Al parecer estaba yo de mala suerte. El motor no iba bien; había podido llegar a Innsmouth, pero era imposible continuar el viaje hasta Arkham. No, era imposible repararlo esta misma noche; tampoco había otro medio de transporte. Sargent lo sentía mucho, pero yo tenía que parar en el Gilman. Probablemente el conserje me haría un precio asequible. No se podía hacer otra cosa. Casi anonadado por este contratiempo imprevisto, y realmente atemorizado ante la idea de pasar allí la noche, dejé el autobús y volví a entrar en el vestíbulo del hotel donde el conserje del turno de noche —un tipo hosco y de raro aspecto—— me dijo que en el penúltimo piso tenía una habitación, la 428, que era grande aunque sin agua corriente, que costaba un dólar la noche.
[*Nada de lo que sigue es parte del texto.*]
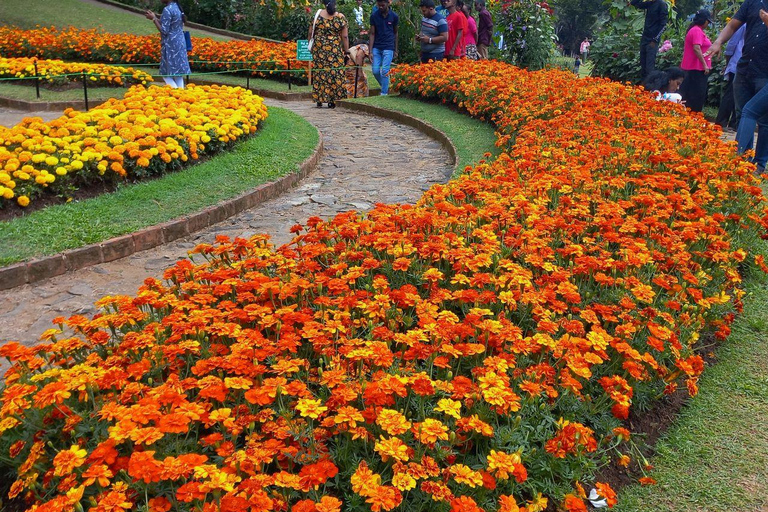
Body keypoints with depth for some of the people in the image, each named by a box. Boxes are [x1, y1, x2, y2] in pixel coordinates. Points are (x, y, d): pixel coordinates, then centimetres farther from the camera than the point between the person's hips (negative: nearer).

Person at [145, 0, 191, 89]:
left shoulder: (167, 9, -16)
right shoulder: (177, 7, 10)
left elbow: (164, 31, -17)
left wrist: (154, 19, -9)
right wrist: (155, 17, 14)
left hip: (171, 45, -8)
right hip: (180, 43, 8)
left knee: (167, 74, -1)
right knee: (178, 73, 10)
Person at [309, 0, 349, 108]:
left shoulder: (317, 14, 1)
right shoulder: (340, 17, -4)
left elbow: (311, 32, 5)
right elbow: (344, 36, -5)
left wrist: (311, 45, 18)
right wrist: (346, 50, 3)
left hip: (319, 48, 2)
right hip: (335, 49, -2)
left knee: (320, 72, 9)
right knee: (334, 73, 5)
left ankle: (319, 99, 10)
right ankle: (332, 100, 4)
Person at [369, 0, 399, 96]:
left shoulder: (394, 16, -1)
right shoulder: (374, 16, 0)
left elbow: (395, 33, 10)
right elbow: (372, 34, 0)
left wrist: (395, 50, 10)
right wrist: (370, 51, -6)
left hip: (388, 48, -2)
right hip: (376, 47, 2)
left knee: (385, 71, -8)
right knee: (375, 71, -2)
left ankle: (384, 93, -1)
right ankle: (385, 87, 23)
A pesar de lo que me habían contado en Newburyport sobre este hotel, firmé en el registro, pagué mi dólar, dejé que el conserje recogiera mi maleta, y subí tras él los tres tramos de crujientes escaleras; finalmente recorrimos un pasillo polvoriento y desierto, y llegamos a mi habitación. Era un lúgubre cuartucho trasero con dos ventanas y un mobiliario barato y gastado. Las ventanas daban a un patio oscuro, cerrado entre dos bajos edificios abandonados, y desde ellas podía contemplarse todo un panorama de tejados decrépitos que se extendía hacia poniente, hasta las marismas que rodeaban la población. Al final del pasillo había un cuarto de baño, reliquia deprimente que constaba de una taza de mármol, una bañera de estaño, una luz bastante floja, cuatro paredes despintadas y numerosas tuberías de plomo.

Como aún era de día, bajé a la Plaza a ver si podía cenar, y una vez más observé que los ociosos me miraban de manera especial. La tienda de comestibles estaba cerrada, así que no tuve más remedio que entrar en el restaurante. Me atendieron un hombre de cabeza estrecha y ojos inmóviles, y una moza de nariz aplastada y unas manos increíblemente bastas y desmañadas. Como no había mesas, tuve que cenar en el mostrador, lo que me permitió comprobar que, afortunadamente, casi toda la comida era de lata. Tuve bastante con un tazón de sopa de verduras y regresé en seguida a la fría habitación del Gilman. Al entrar tomé el periódico de la tarde y una revista llena de cagadas de mosca que había en un estante desvencijado, junto al pupitre del conserje.